All of the data that follows is to be written out exactly, with images excluded.

(Extracted records)
------------------------------------------------

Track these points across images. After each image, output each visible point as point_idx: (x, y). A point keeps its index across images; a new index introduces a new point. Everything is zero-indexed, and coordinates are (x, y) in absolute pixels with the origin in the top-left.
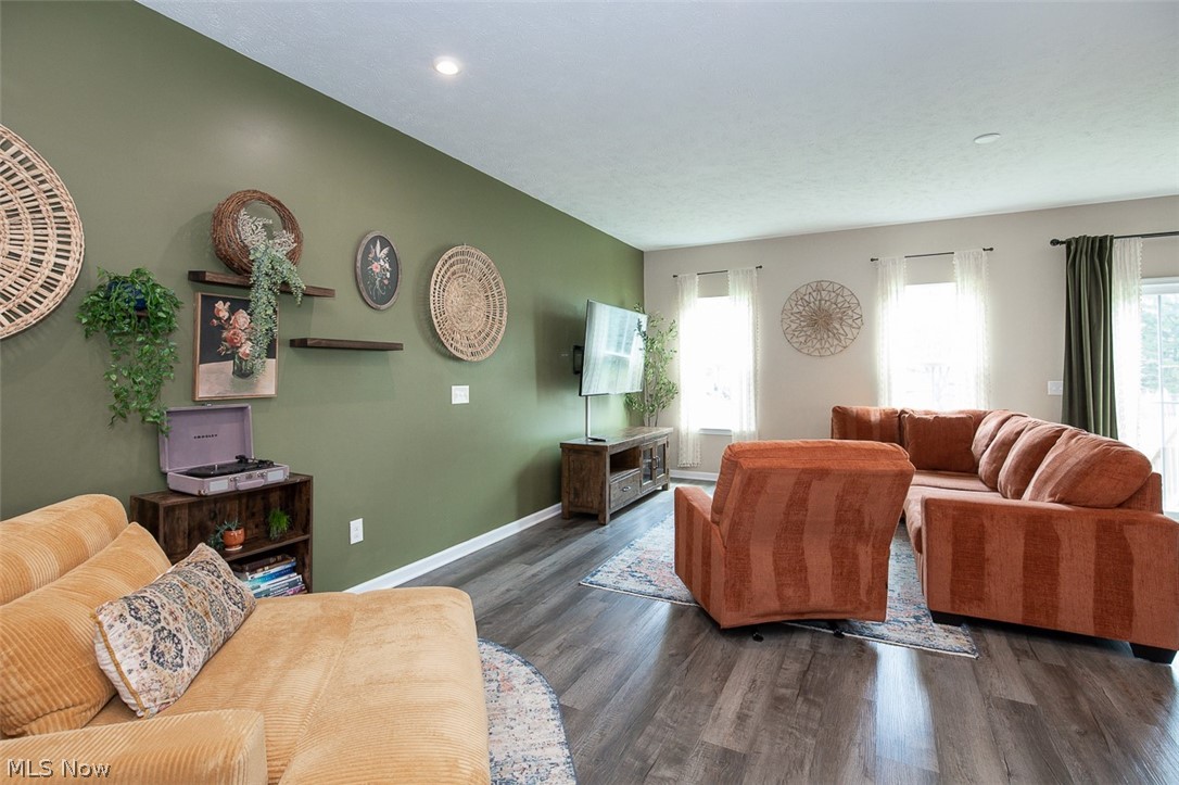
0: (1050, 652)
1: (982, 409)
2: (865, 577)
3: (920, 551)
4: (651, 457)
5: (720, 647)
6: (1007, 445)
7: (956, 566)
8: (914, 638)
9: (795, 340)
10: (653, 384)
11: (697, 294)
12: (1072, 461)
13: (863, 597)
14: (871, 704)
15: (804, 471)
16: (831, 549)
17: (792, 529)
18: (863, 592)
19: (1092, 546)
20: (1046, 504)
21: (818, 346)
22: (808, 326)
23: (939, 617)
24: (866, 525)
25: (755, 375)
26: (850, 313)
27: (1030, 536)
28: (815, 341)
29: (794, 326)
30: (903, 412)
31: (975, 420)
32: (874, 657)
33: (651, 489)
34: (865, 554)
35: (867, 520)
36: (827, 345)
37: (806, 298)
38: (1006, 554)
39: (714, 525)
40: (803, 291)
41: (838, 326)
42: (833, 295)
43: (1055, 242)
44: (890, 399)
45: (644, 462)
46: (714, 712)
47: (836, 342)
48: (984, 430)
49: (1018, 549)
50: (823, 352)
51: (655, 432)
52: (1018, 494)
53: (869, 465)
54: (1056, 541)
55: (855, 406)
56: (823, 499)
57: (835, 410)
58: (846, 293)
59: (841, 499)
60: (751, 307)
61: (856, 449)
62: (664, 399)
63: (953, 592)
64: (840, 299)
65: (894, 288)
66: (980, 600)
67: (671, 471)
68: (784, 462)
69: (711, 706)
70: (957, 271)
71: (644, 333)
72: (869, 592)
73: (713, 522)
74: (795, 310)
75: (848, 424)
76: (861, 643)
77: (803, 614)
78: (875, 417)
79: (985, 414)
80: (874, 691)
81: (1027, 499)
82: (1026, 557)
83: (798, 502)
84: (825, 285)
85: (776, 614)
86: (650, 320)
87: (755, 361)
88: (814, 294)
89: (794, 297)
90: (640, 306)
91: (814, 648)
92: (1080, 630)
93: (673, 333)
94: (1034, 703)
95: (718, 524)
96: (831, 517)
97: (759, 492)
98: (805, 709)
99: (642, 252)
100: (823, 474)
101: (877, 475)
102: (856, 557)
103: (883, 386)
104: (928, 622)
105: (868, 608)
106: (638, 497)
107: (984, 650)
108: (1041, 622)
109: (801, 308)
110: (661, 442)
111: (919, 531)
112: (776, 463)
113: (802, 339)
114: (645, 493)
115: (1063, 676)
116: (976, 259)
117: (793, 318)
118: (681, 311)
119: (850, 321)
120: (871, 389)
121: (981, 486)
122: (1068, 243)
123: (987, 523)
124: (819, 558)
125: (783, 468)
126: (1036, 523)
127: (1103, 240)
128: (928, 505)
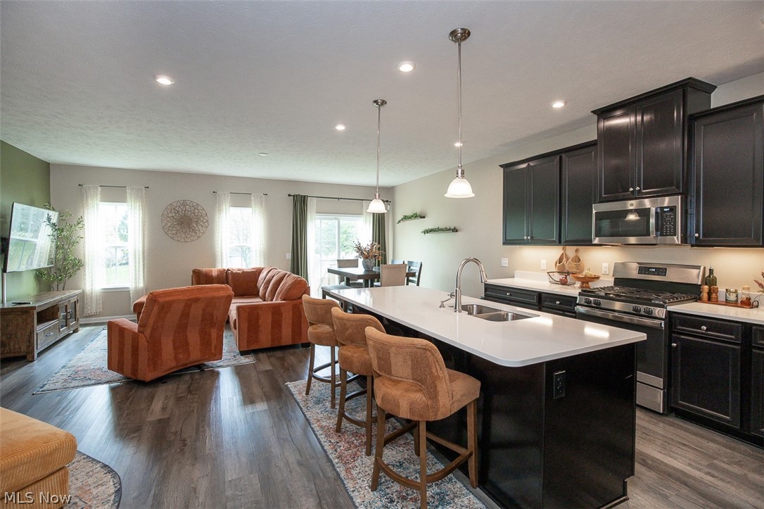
0: (279, 354)
1: (262, 267)
2: (214, 343)
3: (236, 329)
4: (66, 311)
5: (145, 392)
6: (269, 281)
7: (249, 330)
8: (233, 363)
9: (170, 232)
10: (62, 260)
11: (99, 199)
12: (287, 285)
13: (213, 351)
14: (218, 388)
15: (188, 300)
16: (200, 332)
17: (182, 327)
18: (213, 349)
19: (291, 314)
20: (279, 301)
21: (183, 236)
22: (178, 224)
23: (243, 353)
24: (215, 320)
25: (143, 253)
26: (202, 219)
27: (273, 314)
28: (182, 233)
29: (169, 224)
30: (228, 270)
31: (259, 271)
32: (218, 374)
33: (66, 333)
34: (214, 333)
35: (215, 318)
36: (189, 236)
37: (177, 208)
38: (266, 321)
39: (140, 334)
40: (175, 204)
41: (195, 226)
42: (193, 208)
43: (289, 195)
44: (222, 264)
45: (62, 314)
46: (150, 411)
47: (194, 234)
48: (262, 276)
49: (270, 320)
50: (186, 239)
51: (68, 293)
52: (272, 300)
53: (216, 294)
54: (281, 314)
55: (204, 269)
56: (197, 311)
57: (194, 271)
58: (199, 208)
59: (204, 310)
60: (141, 211)
61: (211, 288)
62: (71, 271)
63: (248, 342)
64: (196, 211)
65: (224, 208)
66: (257, 342)
67: (80, 320)
68: (180, 297)
69: (148, 410)
70: (253, 203)
71: (54, 224)
72: (215, 349)
73: (139, 331)
74: (170, 215)
75: (200, 277)
76: (213, 371)
77: (186, 365)
78: (215, 274)
79: (263, 269)
80: (219, 382)
81: (274, 301)
82: (273, 321)
83: (185, 314)
84: (188, 202)
85: (174, 368)
86: (60, 216)
87: (144, 245)
88: (182, 207)
89: (169, 208)
90: (48, 205)
91: (192, 379)
92: (287, 344)
93: (80, 226)
94: (271, 368)
95: (143, 332)
96: (200, 319)
97: (167, 312)
98: (192, 397)
99: (49, 164)
100: (196, 300)
101: (219, 298)
102: (210, 335)
103: (219, 257)
104: (239, 357)
105: (215, 356)
106: (58, 339)
107: (258, 360)
108: (277, 344)
109: (174, 214)
110: (73, 300)
111: (235, 320)
112: (175, 298)
113: (174, 232)
114: (62, 336)
115: (282, 359)
116: (260, 198)
117: (168, 219)
118: (86, 211)
119: (202, 223)
120: (213, 258)
121: (261, 300)
122: (294, 196)
123: (260, 312)
124: (194, 337)
125: (179, 300)
126: (276, 309)
127: (304, 196)
128: (239, 308)
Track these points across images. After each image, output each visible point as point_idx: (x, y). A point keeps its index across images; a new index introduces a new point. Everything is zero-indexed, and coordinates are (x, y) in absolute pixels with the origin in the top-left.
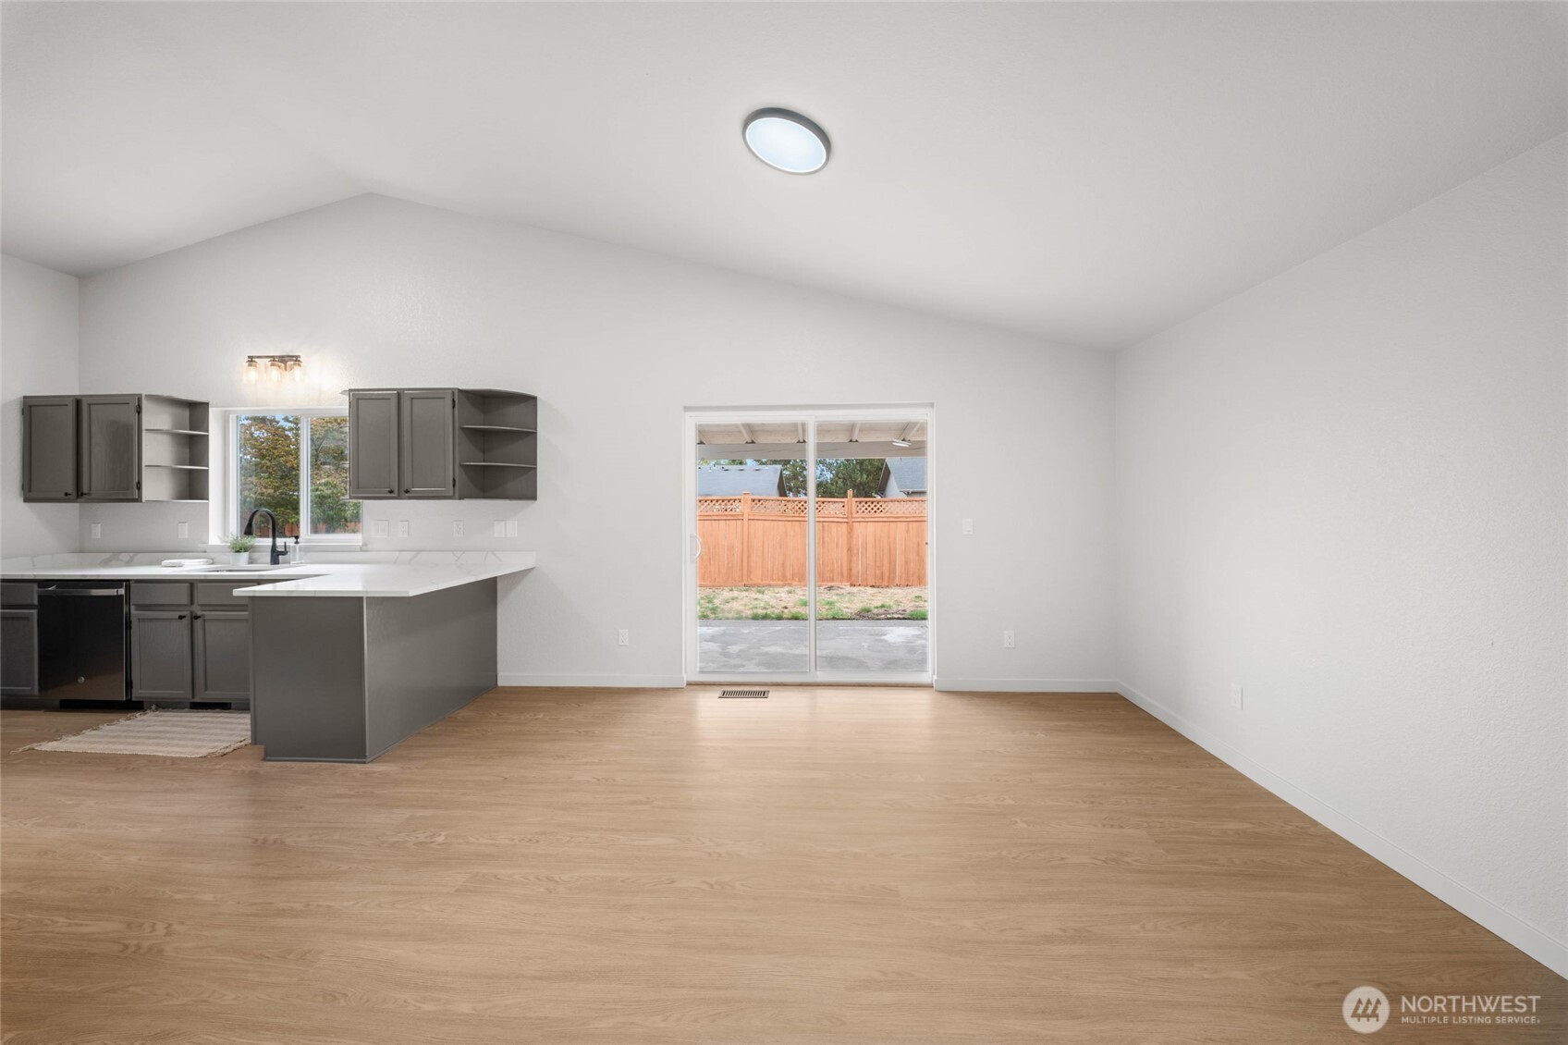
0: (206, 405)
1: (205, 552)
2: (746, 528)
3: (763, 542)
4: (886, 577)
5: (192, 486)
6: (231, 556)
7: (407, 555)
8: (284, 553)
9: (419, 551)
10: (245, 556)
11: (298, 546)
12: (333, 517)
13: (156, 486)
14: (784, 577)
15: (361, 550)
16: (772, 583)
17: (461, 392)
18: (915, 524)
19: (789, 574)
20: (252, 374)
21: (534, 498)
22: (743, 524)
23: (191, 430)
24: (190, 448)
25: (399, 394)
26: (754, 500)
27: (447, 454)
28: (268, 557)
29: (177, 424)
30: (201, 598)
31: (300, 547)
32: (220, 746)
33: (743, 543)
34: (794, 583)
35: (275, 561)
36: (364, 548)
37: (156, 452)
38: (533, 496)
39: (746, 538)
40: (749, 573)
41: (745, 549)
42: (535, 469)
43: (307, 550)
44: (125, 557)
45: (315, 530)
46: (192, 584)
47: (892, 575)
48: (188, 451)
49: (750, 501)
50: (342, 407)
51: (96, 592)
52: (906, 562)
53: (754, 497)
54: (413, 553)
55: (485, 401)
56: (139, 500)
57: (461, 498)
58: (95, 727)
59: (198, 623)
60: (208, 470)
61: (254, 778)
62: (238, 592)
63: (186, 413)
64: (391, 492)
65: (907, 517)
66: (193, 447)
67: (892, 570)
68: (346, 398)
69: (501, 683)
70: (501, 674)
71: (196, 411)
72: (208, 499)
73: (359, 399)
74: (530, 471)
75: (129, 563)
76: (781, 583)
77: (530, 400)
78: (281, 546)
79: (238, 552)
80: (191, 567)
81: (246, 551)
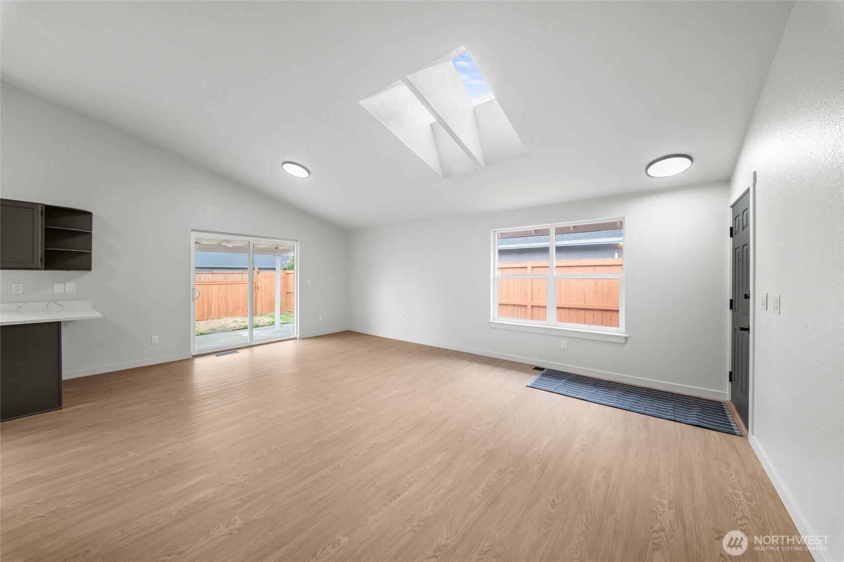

------------------------------------------------

• ANSWER TO THIS PROBLEM:
Track these points across images. After each image, output each visible point as point_idx: (x, y). A point keeps its index across images; a new index introduces a new point. Everything is zero-indexed, and coordinates are (x, y) in absolute pixels with the origin in the top-left.
0: (1050, 652)
1: (982, 409)
2: (865, 577)
3: (920, 551)
4: (651, 457)
5: (720, 647)
6: (1007, 445)
7: (956, 566)
8: (914, 638)
9: (795, 340)
10: (653, 384)
11: (697, 294)
12: (1072, 461)
13: (863, 597)
14: (871, 704)
15: (804, 471)
16: (831, 549)
17: (792, 529)
18: (863, 592)
19: (1092, 546)
20: (1046, 504)
21: (818, 346)
22: (808, 326)
23: (939, 617)
24: (866, 525)
25: (755, 375)
26: (850, 313)
27: (1030, 536)
28: (815, 341)
29: (794, 326)
30: (903, 412)
31: (975, 420)
32: (874, 657)
33: (651, 489)
34: (865, 554)
35: (867, 520)
36: (827, 345)
37: (806, 298)
38: (1006, 554)
39: (714, 525)
40: (803, 291)
41: (838, 326)
42: (833, 295)
43: (1055, 242)
44: (890, 399)
45: (644, 462)
46: (714, 712)
47: (836, 342)
48: (984, 430)
49: (1018, 549)
50: (823, 352)
51: (655, 432)
52: (1018, 494)
53: (869, 465)
54: (1056, 541)
55: (855, 406)
56: (823, 499)
57: (835, 410)
58: (846, 293)
59: (841, 499)
60: (751, 307)
61: (856, 449)
62: (664, 399)
63: (953, 592)
64: (840, 299)
65: (894, 288)
66: (980, 600)
67: (671, 471)
68: (784, 462)
69: (711, 706)
70: (957, 271)
71: (644, 333)
72: (869, 592)
73: (713, 522)
74: (795, 310)
75: (848, 424)
76: (861, 643)
77: (803, 614)
78: (875, 417)
79: (985, 414)
80: (874, 691)
81: (1027, 499)
82: (1026, 557)
83: (798, 502)
84: (825, 285)
85: (776, 614)
86: (650, 320)
87: (755, 361)
88: (814, 294)
89: (794, 297)
90: (640, 306)
91: (814, 648)
92: (1080, 630)
93: (673, 333)
94: (1034, 703)
95: (718, 524)
96: (831, 517)
97: (759, 492)
98: (805, 709)
99: (642, 252)
100: (823, 474)
101: (877, 475)
102: (856, 557)
103: (883, 386)
104: (928, 622)
105: (868, 608)
106: (638, 497)
107: (984, 650)
108: (1041, 622)
109: (801, 308)
110: (661, 442)
111: (919, 531)
112: (776, 463)
113: (802, 339)
114: (645, 493)
115: (1063, 676)
116: (976, 259)
117: (793, 318)
118: (681, 311)
119: (850, 321)
120: (871, 389)
121: (981, 486)
122: (1068, 243)
123: (987, 523)
124: (819, 558)
125: (783, 468)
126: (1036, 523)
127: (1103, 240)
128: (928, 505)
0: (279, 354)
1: (262, 267)
2: (214, 343)
3: (236, 329)
4: (66, 311)
5: (145, 392)
6: (269, 281)
7: (249, 330)
8: (233, 363)
9: (170, 232)
10: (62, 260)
11: (99, 199)
12: (287, 285)
13: (213, 351)
14: (218, 388)
15: (188, 300)
16: (200, 332)
17: (182, 327)
18: (213, 349)
19: (291, 314)
20: (279, 301)
21: (183, 236)
22: (178, 224)
23: (243, 353)
24: (215, 320)
25: (143, 253)
26: (202, 219)
27: (273, 314)
28: (182, 233)
29: (169, 224)
30: (228, 270)
31: (259, 271)
32: (218, 374)
33: (66, 333)
34: (214, 333)
35: (215, 318)
36: (189, 236)
37: (177, 208)
38: (266, 321)
39: (140, 334)
40: (175, 204)
41: (195, 226)
42: (193, 208)
43: (289, 195)
44: (222, 264)
45: (62, 314)
46: (150, 411)
47: (194, 234)
48: (262, 276)
49: (270, 320)
50: (186, 239)
51: (68, 293)
52: (272, 300)
53: (216, 294)
54: (281, 314)
55: (204, 269)
56: (197, 311)
57: (194, 271)
58: (199, 208)
59: (204, 310)
60: (141, 211)
61: (211, 288)
62: (71, 271)
63: (248, 342)
64: (196, 211)
65: (224, 208)
66: (257, 342)
67: (80, 320)
68: (180, 297)
69: (148, 410)
70: (253, 203)
71: (54, 224)
72: (215, 349)
73: (139, 331)
74: (170, 215)
75: (200, 277)
76: (213, 371)
77: (186, 365)
78: (215, 274)
79: (263, 269)
80: (219, 382)
81: (274, 301)
82: (273, 321)
83: (185, 314)
84: (188, 202)
85: (174, 368)
86: (60, 216)
87: (144, 245)
88: (182, 207)
89: (169, 208)
90: (48, 205)
91: (192, 379)
92: (287, 344)
93: (80, 226)
94: (271, 368)
95: (143, 332)
96: (200, 319)
97: (167, 312)
98: (192, 397)
99: (49, 164)
100: (196, 300)
101: (219, 298)
102: (210, 335)
103: (219, 257)
104: (239, 357)
105: (215, 356)
106: (58, 339)
107: (258, 360)
108: (277, 344)
109: (174, 214)
110: (73, 300)
111: (235, 320)
112: (175, 298)
113: (174, 232)
114: (62, 336)
115: (282, 359)
116: (260, 198)
117: (168, 219)
118: (86, 211)
119: (202, 223)
120: (213, 258)
121: (261, 300)
122: (294, 196)
123: (260, 312)
124: (194, 337)
125: (179, 300)
126: (276, 309)
127: (304, 196)
128: (239, 308)
Track these points across images. After each image, output each visible point as point_idx: (x, y). A point keeps its index across images; a new index introduces a new point. Everything is zero-indexed, and coordinates are (x, y) in absolute pixels with the origin in the top-left.
0: (206, 405)
1: (205, 552)
2: (746, 528)
3: (763, 542)
4: (886, 577)
5: (192, 486)
6: (231, 556)
7: (407, 555)
8: (284, 553)
9: (419, 551)
10: (245, 556)
11: (298, 546)
12: (333, 517)
13: (156, 486)
14: (784, 577)
15: (361, 550)
16: (772, 583)
17: (461, 392)
18: (915, 524)
19: (789, 574)
20: (252, 374)
21: (534, 498)
22: (743, 524)
23: (191, 430)
24: (190, 448)
25: (399, 394)
26: (754, 500)
27: (447, 454)
28: (268, 557)
29: (177, 424)
30: (201, 598)
31: (300, 547)
32: (220, 746)
33: (743, 543)
34: (794, 583)
35: (275, 561)
36: (364, 548)
37: (156, 452)
38: (533, 496)
39: (746, 538)
40: (749, 573)
41: (745, 549)
42: (535, 469)
43: (307, 550)
44: (125, 557)
45: (315, 530)
46: (192, 584)
47: (892, 575)
48: (188, 451)
49: (750, 501)
50: (342, 407)
51: (96, 592)
52: (906, 562)
53: (754, 497)
54: (413, 553)
55: (485, 401)
56: (139, 500)
57: (461, 498)
58: (95, 727)
59: (198, 623)
60: (208, 470)
61: (254, 778)
62: (238, 592)
63: (186, 413)
64: (391, 492)
65: (907, 517)
66: (193, 447)
67: (892, 570)
68: (346, 398)
69: (501, 683)
70: (501, 674)
71: (196, 411)
72: (208, 499)
73: (359, 399)
74: (530, 471)
75: (129, 563)
76: (781, 583)
77: (530, 400)
78: (281, 546)
79: (238, 552)
80: (191, 567)
81: (246, 551)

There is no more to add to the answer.